== Task instructions ==
**A.** Decide whether each statement agrees with the local history text. For each one, answer yes or no and quote the words from the text that settle it. (i) Charles Mott had once been a Poor Law Commissioner. (ii) The asylum's first licence covered 450 patients. (iii) Revd Owen Roberts wrote to a newspaper about the conditions.
**B.** List every person named in the local history text.
**C.** Write what comes next in the local history text, starting after its final sentence.

== Exercise passage ==
The institution had been started as a business venture by George Bevan Coode, an eminent barrister and secretary to the Poor Law Commission in London. His superintendent was Charles Mott, an ambitious and ruthless character who himself had been a Poor Law Commissioner. 

The pair saw the chance to make their fortunes by keeping down the running costs of the asylum and use the residents as cheap labour for its farming activities. Over the course of eighteen months, they drew in hundreds of paupers from hard-pressed parishes across the country, eager to save the ratepayers' money. 


Haydock Lodge Asylum


The licence for the establishment was for forty private and 160 pauper lunatics but the asylum continued to grow, reaching its peak with a license for 450 patients confined in its accommodations, the largest regional asylum in the country. The inmates lived in appalling conditions and were starved, mistreated and neglected, all for profit. The results were predictable, the vile conditions led to disease and a high mortality rate, in a period of twelve months, over a quarter of the patients died.

The disgraceful conditions were exposed by Revd Owen Roberts, a Welsh vicar who visited the Lodge to accompany a fellow priest home after being discharged. He wrote to ‘The Times’ newspaper and the case was taken up by Thomas Wakley, MP for Finsbury in London. 

Wakley, a radical social reformer was also a surgeon and founding editor of the Lancet medical publication. He asked questions in Parliament which almost brought down the Government of the day, but eventually the scandal led to changes in the laws governing the treatment of the mentally ill.

(Haydock Lodge continued in use, adjacent to Haydock Park racecourse, up to its demolition in 1970, the Post House Hotel, now the Holiday Inn was later built on the site.)


The Manor House 

After his marriage in 1877 John Dean took over the tenancy of the 182 acre Prescott’s Farm on Pimbo Lane, where he employed four men and two boys. By 1891 John and Ann were living in the Manor House in Crawford Village with their seven children, four boys and three girls. Four years previously they had lost their son Thomas aged two.

Data records
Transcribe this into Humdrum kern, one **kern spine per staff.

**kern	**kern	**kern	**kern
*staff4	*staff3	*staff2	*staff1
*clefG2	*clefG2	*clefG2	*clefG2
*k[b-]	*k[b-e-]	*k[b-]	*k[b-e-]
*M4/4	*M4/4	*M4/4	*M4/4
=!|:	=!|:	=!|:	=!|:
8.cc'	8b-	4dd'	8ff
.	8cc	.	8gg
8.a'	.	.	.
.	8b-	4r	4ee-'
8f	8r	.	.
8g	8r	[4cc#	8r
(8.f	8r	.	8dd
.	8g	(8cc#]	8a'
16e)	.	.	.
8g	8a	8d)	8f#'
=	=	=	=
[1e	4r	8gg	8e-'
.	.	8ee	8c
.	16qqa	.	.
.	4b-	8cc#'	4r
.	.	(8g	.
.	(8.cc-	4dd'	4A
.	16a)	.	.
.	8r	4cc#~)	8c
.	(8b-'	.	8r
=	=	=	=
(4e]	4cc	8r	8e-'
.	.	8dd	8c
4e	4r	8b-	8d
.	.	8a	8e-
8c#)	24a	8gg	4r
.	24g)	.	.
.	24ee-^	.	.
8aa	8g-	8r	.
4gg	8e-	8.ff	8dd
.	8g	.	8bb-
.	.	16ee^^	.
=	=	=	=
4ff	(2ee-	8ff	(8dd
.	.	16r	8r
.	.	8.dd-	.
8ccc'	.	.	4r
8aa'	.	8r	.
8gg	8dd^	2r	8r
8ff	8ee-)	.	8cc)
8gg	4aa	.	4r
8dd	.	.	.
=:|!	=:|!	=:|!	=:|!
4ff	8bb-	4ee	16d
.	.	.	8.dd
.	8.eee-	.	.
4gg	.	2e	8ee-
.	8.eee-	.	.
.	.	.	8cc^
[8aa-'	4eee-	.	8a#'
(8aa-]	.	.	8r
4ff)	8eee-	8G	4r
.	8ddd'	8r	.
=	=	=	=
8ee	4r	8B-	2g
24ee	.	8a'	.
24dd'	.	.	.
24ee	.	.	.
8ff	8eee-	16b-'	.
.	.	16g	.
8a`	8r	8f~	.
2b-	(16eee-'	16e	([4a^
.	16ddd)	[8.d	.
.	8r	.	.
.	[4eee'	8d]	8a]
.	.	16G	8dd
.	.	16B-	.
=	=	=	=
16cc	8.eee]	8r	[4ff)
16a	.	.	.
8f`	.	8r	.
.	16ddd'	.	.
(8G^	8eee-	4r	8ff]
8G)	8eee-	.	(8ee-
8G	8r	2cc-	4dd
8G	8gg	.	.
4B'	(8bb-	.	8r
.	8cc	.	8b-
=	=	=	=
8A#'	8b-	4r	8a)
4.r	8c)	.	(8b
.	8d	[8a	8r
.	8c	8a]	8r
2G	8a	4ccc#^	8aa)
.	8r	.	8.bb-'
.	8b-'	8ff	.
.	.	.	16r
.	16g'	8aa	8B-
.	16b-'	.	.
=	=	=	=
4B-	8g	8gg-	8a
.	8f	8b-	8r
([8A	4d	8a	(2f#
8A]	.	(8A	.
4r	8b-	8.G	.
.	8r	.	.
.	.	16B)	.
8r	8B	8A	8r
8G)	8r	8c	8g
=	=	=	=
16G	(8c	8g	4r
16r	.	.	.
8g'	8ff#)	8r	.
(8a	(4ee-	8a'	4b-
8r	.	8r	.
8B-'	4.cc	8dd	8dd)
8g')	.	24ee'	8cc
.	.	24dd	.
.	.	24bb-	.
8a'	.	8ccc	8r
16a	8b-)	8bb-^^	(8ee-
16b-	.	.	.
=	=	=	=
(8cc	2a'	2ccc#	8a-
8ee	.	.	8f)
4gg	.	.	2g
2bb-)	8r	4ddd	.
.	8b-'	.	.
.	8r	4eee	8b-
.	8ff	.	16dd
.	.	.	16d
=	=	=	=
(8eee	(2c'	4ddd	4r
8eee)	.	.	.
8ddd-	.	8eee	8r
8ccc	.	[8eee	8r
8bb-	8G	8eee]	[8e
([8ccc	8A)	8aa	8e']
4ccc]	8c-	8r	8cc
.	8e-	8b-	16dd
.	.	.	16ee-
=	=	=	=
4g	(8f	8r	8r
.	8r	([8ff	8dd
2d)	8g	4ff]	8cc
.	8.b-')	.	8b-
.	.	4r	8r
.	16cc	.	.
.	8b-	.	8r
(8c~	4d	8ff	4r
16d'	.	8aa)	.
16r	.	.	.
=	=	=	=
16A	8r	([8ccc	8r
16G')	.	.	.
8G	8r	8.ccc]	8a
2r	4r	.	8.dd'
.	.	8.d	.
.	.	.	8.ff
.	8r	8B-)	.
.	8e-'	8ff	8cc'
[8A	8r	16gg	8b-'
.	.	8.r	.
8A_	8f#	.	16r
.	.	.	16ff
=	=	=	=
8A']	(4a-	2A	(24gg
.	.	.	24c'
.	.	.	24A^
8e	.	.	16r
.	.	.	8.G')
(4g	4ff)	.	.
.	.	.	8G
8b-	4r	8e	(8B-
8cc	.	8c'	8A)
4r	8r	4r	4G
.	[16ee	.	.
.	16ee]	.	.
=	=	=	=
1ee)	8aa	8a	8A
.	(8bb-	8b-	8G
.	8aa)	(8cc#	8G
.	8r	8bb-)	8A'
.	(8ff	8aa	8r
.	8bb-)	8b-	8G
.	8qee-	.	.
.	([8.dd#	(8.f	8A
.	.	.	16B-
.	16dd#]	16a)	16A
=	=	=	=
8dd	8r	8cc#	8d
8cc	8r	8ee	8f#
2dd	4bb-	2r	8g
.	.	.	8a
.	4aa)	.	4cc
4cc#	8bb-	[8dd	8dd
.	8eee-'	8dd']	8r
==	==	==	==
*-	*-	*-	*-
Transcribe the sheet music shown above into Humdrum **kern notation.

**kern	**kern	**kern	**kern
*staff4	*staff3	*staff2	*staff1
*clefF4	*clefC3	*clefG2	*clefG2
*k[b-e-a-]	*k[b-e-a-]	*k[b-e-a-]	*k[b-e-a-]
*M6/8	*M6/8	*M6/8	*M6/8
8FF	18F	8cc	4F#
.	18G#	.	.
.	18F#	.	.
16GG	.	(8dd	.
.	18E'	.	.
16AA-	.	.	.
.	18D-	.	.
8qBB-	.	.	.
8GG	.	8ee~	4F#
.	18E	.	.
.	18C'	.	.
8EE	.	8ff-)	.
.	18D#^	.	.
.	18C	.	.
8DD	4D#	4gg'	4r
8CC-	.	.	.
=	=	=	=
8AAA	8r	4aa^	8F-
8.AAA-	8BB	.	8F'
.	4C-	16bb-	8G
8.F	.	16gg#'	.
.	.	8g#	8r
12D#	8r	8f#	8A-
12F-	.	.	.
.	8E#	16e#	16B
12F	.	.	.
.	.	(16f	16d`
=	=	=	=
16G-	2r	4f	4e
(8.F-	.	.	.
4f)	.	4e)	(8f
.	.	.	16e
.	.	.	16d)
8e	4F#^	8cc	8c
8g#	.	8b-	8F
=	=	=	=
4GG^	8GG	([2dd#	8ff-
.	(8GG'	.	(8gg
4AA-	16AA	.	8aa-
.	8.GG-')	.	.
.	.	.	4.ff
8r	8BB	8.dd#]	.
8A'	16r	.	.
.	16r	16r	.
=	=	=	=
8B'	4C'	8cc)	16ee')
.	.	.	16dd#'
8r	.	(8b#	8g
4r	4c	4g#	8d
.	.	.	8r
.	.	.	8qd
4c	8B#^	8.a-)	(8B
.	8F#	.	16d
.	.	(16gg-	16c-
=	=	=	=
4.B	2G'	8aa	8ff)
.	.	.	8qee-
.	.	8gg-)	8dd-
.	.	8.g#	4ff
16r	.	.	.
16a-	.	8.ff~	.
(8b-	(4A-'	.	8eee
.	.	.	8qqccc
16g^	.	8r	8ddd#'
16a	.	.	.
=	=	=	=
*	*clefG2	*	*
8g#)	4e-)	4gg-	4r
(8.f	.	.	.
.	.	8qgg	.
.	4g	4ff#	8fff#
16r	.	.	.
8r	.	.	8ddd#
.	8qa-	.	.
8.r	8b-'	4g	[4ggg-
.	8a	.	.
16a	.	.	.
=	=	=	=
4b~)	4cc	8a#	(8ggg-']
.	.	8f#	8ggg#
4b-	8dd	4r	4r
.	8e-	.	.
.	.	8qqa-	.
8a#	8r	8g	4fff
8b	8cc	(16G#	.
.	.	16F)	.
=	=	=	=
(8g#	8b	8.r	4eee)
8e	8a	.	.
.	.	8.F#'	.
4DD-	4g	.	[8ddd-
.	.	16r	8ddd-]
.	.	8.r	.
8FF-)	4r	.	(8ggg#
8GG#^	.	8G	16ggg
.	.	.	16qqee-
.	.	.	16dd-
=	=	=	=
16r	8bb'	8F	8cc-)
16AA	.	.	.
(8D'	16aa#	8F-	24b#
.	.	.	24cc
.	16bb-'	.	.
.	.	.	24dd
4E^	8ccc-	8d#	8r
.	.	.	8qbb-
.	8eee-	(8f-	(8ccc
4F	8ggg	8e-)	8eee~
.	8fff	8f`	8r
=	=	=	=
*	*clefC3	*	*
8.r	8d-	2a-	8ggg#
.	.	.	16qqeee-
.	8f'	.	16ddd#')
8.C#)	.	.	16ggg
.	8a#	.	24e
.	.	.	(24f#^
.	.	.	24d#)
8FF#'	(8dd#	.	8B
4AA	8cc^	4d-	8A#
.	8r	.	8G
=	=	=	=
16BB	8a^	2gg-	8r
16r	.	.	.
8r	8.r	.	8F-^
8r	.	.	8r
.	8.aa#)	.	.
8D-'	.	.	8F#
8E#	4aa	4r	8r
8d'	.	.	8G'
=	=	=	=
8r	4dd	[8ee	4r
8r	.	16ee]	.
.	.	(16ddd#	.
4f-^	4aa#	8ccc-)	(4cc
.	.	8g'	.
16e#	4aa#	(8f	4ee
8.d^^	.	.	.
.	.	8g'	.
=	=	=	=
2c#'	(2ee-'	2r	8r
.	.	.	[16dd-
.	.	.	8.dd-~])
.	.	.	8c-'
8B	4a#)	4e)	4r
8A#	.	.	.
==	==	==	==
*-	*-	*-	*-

== Answers to the exercise ==
**A.**
(i) Yes: "who himself had been a Poor Law Commissioner"
(ii) No: "The licence for the establishment was for forty private and 160 pauper lunatics"
(iii) Yes: "He wrote to ‘The Times’ newspaper"

**B.** George Bevan Coode, Charles Mott, Revd Owen Roberts, Thomas Wakley, John Dean, Ann, Thomas

**C.**
The Manor House 1884. Ann Dean with four of her children, Helen, Susannah, Josiah, and Ann


(The Manor House was thought to have originally been built by Christopher Pennington of Up Holland (1681-1734) and has the date 1718 on the porch. It was listed as a Grade II star building in 1952 by Heritage England. It was subsequently listed under the Planning (Listed Buildings and Conservation Areas) Act 1990 as of being of special architectural or historic interest.  When sold for redevelopment in the 1980s, the Manor House was partially derelict, the upper two floors on one side had fallen in, along with most of the roof. Approximately a third of the exterior required rebuilding, at the same time the 14 bedrooms were reconfigured. The property has now been restored to its former glory).  


The Manor House, Crawford Village, 2023


Tragedy Strikes 

On Friday 7 December 1894, sixteen year old Helen Dean, John and Ann’s eldest child, welcomed her school friend Sarah Ainsworth, who lived at 46 Upper Dicconson Street, Wigan to Manor House Farm where she was to stay the weekend. 

The next afternoon, the two girls joined a shooting party on Upholland Moor, organised by her father who had invited four other guests. They were accompanied by gamekeeper William Lawrenson who lived in Moss Cottage at nearby Digmoor. 

The party formed a line abreast of each other as they walked across the moor, William Lawrenson who was on the extreme right carried a loaded and cocked double barrel shotgun over his left arm. Suddenly the left hand barrel of the weapon discharged, hitting Helen - who was stooping to pick up something off the floor - on the right side of her body and fracturing an elbow. Her corset took a lot of the impact but the wounds were still severe.

Still conscious, she was taken back to the Manor House where a doctor was called to tend to her wounds. However her condition deteriorated over the weekend and she died on Monday morning, 10 December.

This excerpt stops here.